Module 8 Flashcards
What is reinforcement learning
- based on rewarding desired behaviors / punishing undesired ones
What is reinforcement agent capable of
- is able to perceive and interpret its env to take actions and learn through trial and error
Where can reinforcement learning operate?
as long as a clear reward can be applied
What is optimal policy
- yields highest expected utility
What does a Markov decision process contain
- Possible world states S
- Set of Models
- Set of possible actions A
- reward function R(s,a)
- A policy the solution of MDP
What is a state in MDP
- set of tokens that represent every state the agent can be in
What is a model / transition model in MDP
- Gives an action’s effect in a state
How is the transition model defined
- defined by T(S, a, S’)
- in state S, take action A, ends in State S’
How does the modal differ in stochastic actions?
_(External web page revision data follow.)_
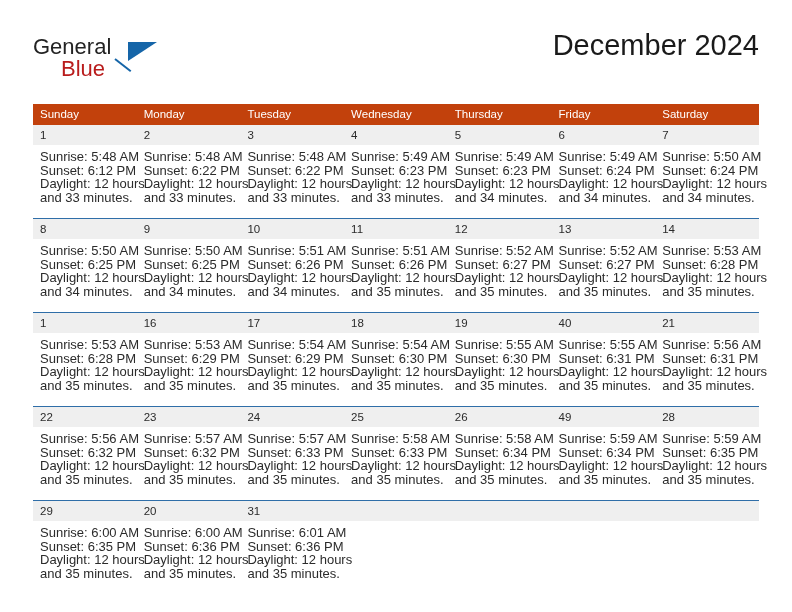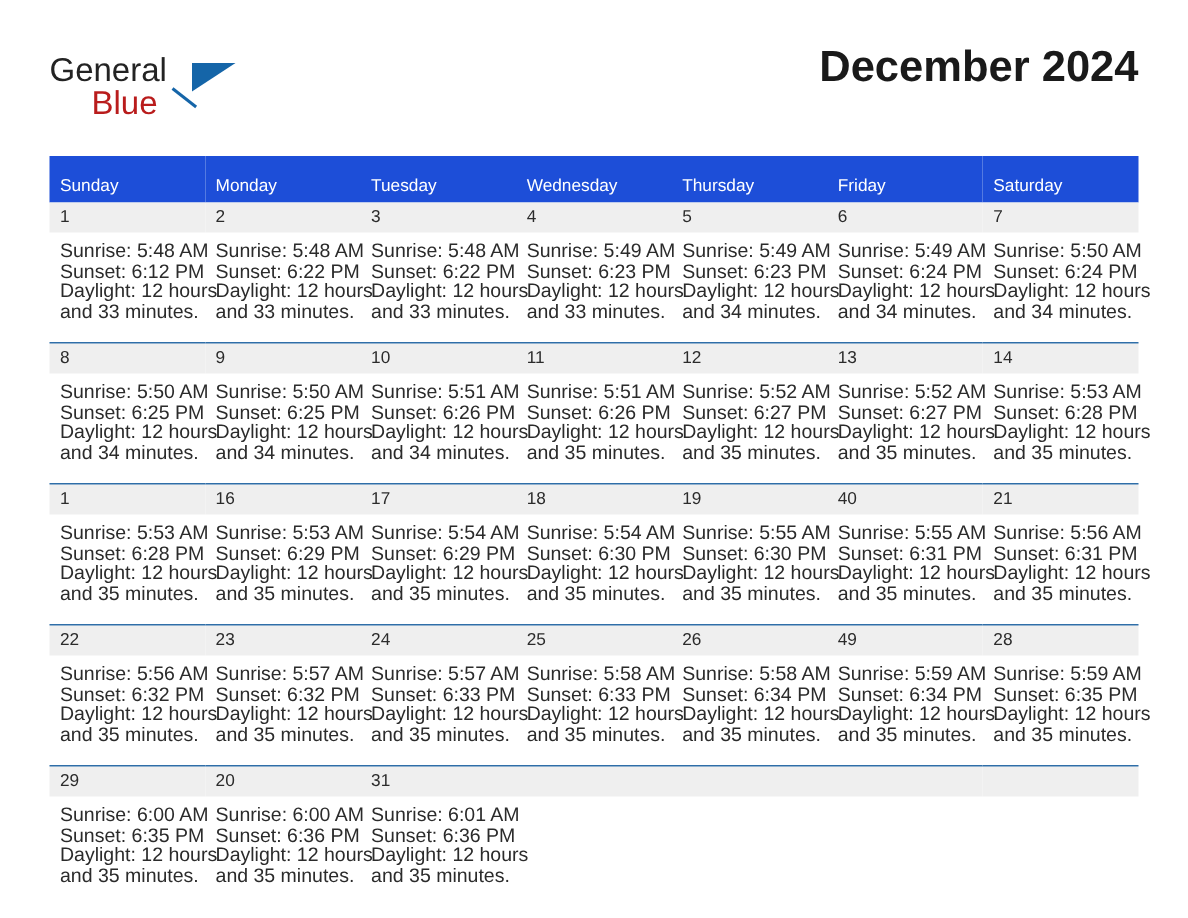--- a/index.html
+++ b/index.html
@@ -80,47 +80,46 @@
     position: absolute;
     right: 0;
     top: 0;
     text-align: right;
   }
   .cal-title {
     font-size: 29px;
     color: #1a1a1a;
     line-height: 34px;
     white-space: nowrap;
-    font-weight: bold;
   }
   .cal-subtitle {
     font-size: 15px;
     color: #1a1a1a;
     line-height: 20px;
     margin-top: 5px;
     white-space: nowrap;
   }
 
   
   .calendar {
     position: absolute;
     left: 33px;
     top: 104px;
     width: 726px;
     border-collapse: collapse;
     table-layout: fixed;
   }
 
   .calendar th {
-    background: #1d4ed8;
+    background: #c2410c;
     color: #ffffff;
     font-size: 11.5px;
     font-weight: normal;
     text-align: left;
-    padding: 14px 0 5px 7px;
+    padding: 4px 0 5px 7px;
     height: 12px;
     border: none;
   }
 
   .calendar td {
     vertical-align: top;
     padding: 0;
     width: 103.7px;
     border: none;
   }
Add in probability P(S’| S,a) - probability of S’ given S and a
What is they key feature of Markov Property
effects of an action taken in a state depend only on that state and not prior history
What is an action in MDP
- set of all possible action
- A(s) defines the set of actions that can eb taken given state s
What is a reward in MDP
- real values reward function
- R(s) indicates reward for being in state s
- R(s,a) indicates reward being in state s after taking action a
- R(S, a, S’) indicates reward for being in state S’ from S after action A
What is policy in MDP
- solution to the MDP
- maps from S to a
- indicates action a to be taken while in state S
What do MDP solutions usually involve?
dynamic programming
- recursively breaking a problem into pieces while remembering optimal solutions to each piece
How is the quality measured of a policy
- measured through expected utility
- denoted by pi*
What is the goal of MDP and what role does RL play
Goal - maximize cumulative reward in LT
RL - transitions and rewards usually not available
- how to change policy given experience
- how to explore environment
Describe Episodic vs continuing tasks in MDP (optimality/horizon)?
Episodic
- finite horzion = game ends after N steps
- optimal policy depends on N - harder to analyze
- Policy depends on time = nonstationary
Continuing tasks
- infinite horizon = no time limit
- optimal action depends on current state and is stationary